You meet someone new. You get a bit excited. He’s attractive, you’re interested, and you guys connect. From conversations to hanging out you are totally hoping he will make a move and though you are rip-his-pant’s-off attracted to him, you say nothing and do nothing (though that little voice in blonde head keeps shouting at you ‘Kiss him!’) But you don’t and he doesn’t do anything and then you guys get in the dreaded Friend Zone. And once in the friend zone, there’s no going back.
The Friend Zone is the point where you meet someone of the opposite sex and get too close with them on a brother/sister level that nothing can ever happen with you two. Realization that you’re in the friend zone usually happens the exact moment that the guy asks you for advice for him to snag a girl that – to your dismay – isn’t you.

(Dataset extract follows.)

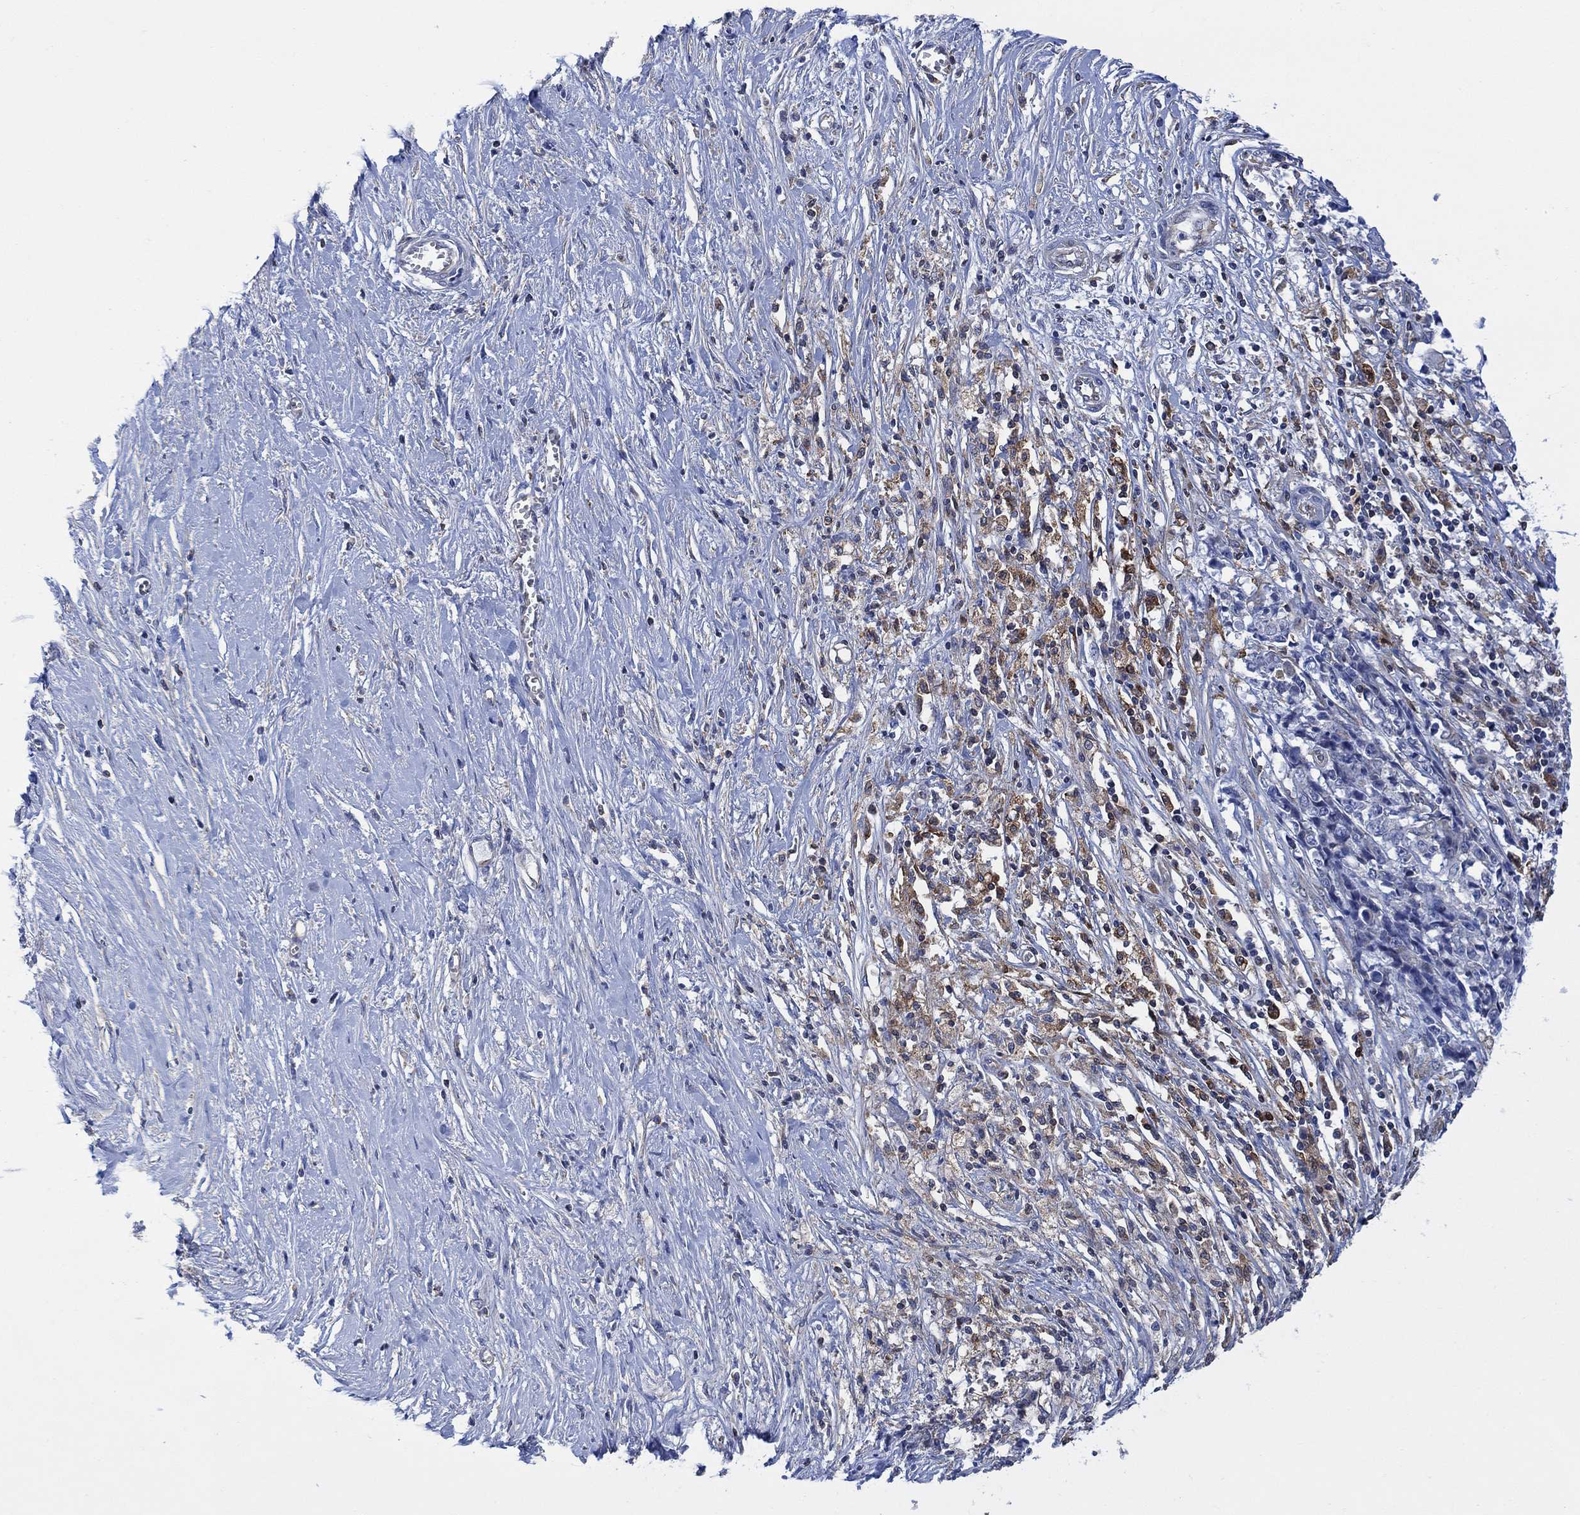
{"staining": {"intensity": "negative", "quantity": "none", "location": "none"}, "tissue": "ovarian cancer", "cell_type": "Tumor cells", "image_type": "cancer", "snomed": [{"axis": "morphology", "description": "Carcinoma, endometroid"}, {"axis": "topography", "description": "Ovary"}], "caption": "DAB immunohistochemical staining of ovarian endometroid carcinoma displays no significant expression in tumor cells.", "gene": "GBP5", "patient": {"sex": "female", "age": 42}}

A friend of mine has been getting together with a girl this month. They knew each other when they were younger, ran into each other in their twentysomething glory, and have been spending time together since. But each time they spend together, he knows he’s thinking ‘I want her’, but he’s unsure if she’s thinking ‘I want him’ in return or if she’s thinking ‘I want to be friends.’ This uncertainty causes him to resist his instincts, and after each get together (movie, cooking meals for each other, going to weddings together, etc.,) he just keeps putting it off. Because let’s face it my darlings, if a guy friend of yours just leaned in out of nowhere (at least to you, even though he’s been thinking about it for the past couple hours) and kissed you you’d feel:
– a little freaked out
– confused/shocked how he could possibly think that you are interested in being more than friends
– feel bad for the poor sucker and awkwardly pity-kiss him back (do you even have a choice?) followed by avoiding him then on in
In order to avoid getting in the friend zone:
Make your feelings known. Life passes us by and we find out years later that so-and-so was interested in us but was too intimidated by us to say something. We are twentysomethings. We have our group of friends. Yes friends are nice, but do we really need more friends? If you meet someone and have a romantic attraction to them, it’s better to be authentic and real. Sure you can get rejected and sure they can get awkward, but we’ve learned time and time again how to deal with those feelings. It’s better to have piece of mind then to ridicule yourself for not saying anything, right? Plus, if the person gets freaked out and starts acting shady, are they really such a good friend to begin with?
I was once approached by a friend who wanted to be more than that and to be honest, I was quite surprised after all this time this person had feelings for me. Call it niave, when in fact to him it was so obvious, but I didn’t see the signs since I wasn’t looking for them. I just thought he was a ‘really, really nice guy.’ And though I wasn’t on the same page as him, I was humbled that he could be so honest with me. I had a mature conversation about my thoughts on why it wouldn’t work, and our friendship has grown because of it.
Oh and sometimes, in the case of our dear friends Chandler and Monica, you may find out that you two are on the same page. And well, we all know the end to that story.